Sometimes I’ll add chopped up pepperoni or salami, or pepperocinis, or chopped bell peppers…but this is my standard. I could live off this stuff in the summertime, and many weeks – I do. It’s my favorite, and I know it will be one of yours too!

Classic Pasta Salad

1 lb tri-color rotini pasta
5 roma tomatoes, diced
2 cucumbers – peeled, seeded and diced
1 red onion, small diced
1 can black olives, drained and olives halved
1 tsp celery seed
1/4 cup fresh basil, chopped
2 tbsp fresh parsley, chopped
1 Tbsp fresh oregano, chopped (or 2 tsp dried)
16 oz shredded cheese (I like a blend of cheddar and mozzarella)
1 packet Good Seasons Italian Dressing (I like the Zesty kind!)
kosher salt
fresh ground black pepper

Prepare salad dressing according to directions on packet.

Cook the pasta in salted water for 7-8 minutes until al dente, and drain.

Combine the veggies, olives and pasta in a large bowl. Add the salad dressing, and toss to coat everything.

Add in the celery seed, fresh herbs, the cheese, and salt and pepper to taste.

Fridge it for an hour or so to let the flavors blend.

Source: adapted from my good friend Crystal’s mom, Ms. Ginny. We miss you, but rest assured your pasta salad lives on!

Garlic Oil

This is one that couldn’t be any easier. I use this garlic oil in everything, from frying eggs to salad dressings. Wonderful to start off a basic marinara sauce. It’s great with some dried or fresh herbs sprinkled in, and dipping chunks of crusty bread. Or, even as a finishing drizzle on some hot oven fries. Basically, anything you wish to impart a little extra garlic flavor into!

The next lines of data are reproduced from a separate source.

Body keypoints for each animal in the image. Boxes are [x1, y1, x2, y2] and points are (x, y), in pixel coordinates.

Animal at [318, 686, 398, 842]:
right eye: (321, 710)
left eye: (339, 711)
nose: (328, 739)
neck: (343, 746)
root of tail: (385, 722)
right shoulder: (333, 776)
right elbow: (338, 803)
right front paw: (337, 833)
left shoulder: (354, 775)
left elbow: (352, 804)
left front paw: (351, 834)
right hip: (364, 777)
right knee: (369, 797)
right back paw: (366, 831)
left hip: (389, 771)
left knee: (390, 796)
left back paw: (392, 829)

I like to use a good quality olive oil – don’t go spending a bunch of money on the fancy extra-virgin stuff, though. I just glug it right into a saucepan with a handful of garlic cloves, get them bubbling a bit, then turn down the heat to low to let the flavor infusion happen. Sometimes, if I’m feelin’ frisky, I’ll add a few sprigs of fresh herbs…but it’s not necessary.

Keeps forever (at least a month or so – if it lasts that long!) as well. I just keep it right on the counter with all my other oils, so it’s right at hand when I need it. It also makes a wonderful homemade gift when presented in a pretty oil dispenser with a ribbon! If you’re worried about it spoiling, it also keeps fine in the refrigerator. This is definitely one to have around, guys!